Rose-tinted glasses can often ruin the nostalgia for something that you haven’t seen or touched in a while, but although I haven’t played the original Sonic trilogy in a number of years, Sonic Mania plays exactly how I remember them.
We got to play Sonic Mania’s Green Hill zone remake, the first level in the game, and came away suitably impressed.
Its opening is just as you remember it, with green grass presenting you with a path to pick up speed in the first few steps, followed by three rings primed for your first jump. Then, as the screen starts to roll with you, your first ring box appears and, for a brief moment, I started wonder if they had changed anything at all.
Thankfully, as you progress you start to see differences in the environment and for those who have played Green Hill to the point where it’s as familiar as your neighbourhood, the game plays on this and changes things up when you least expect it. At times it caused me to be slightly alarmed as the muscle memory I had picked up in my early years was challenged, time and time again.

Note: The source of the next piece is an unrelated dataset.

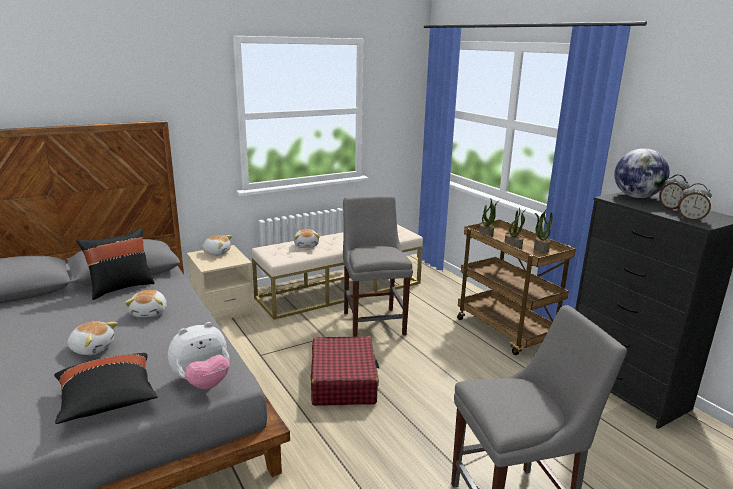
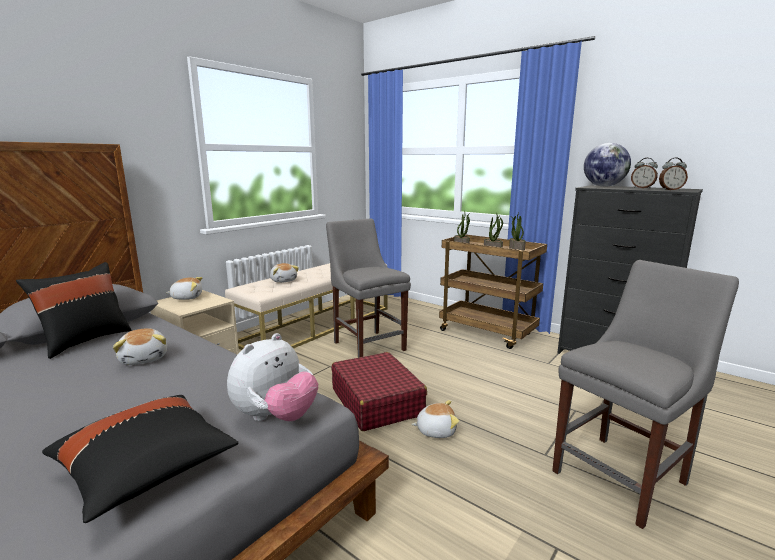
camera: 20 degrees left, 5 degrees down
(92, 348) = (80, 410): plush toy -> plush toy (435, 430)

The Act 1 boss was different to what you’ll have seen before as well, with two of Eggman’s mechanical balls (Hmmm …) chained together and swinging towards you in tandem. Like the rest of the opening level, it wasn’t too much of a challenge, but it was certainly different and a change from the old perceptions that are associated with the Green Hill Zone.
It’s nice to see Green Hill being remade, but what we really want is new levels. So far, Sega have unveiled Mirage Saloon and Studiopolis as new entries, while also confirming the return of Flying Battery – a fan favourite from Sonic & Knuckles. Hopefully, the emphasis will be on brand new levels, although, from what we’ve seen so far, even the remakes have been able to bring something new.
After a tumultuous few years, it seems like Sonic is back on track and we’re cautiously optimistic for Sonic Mania when it launches this summer.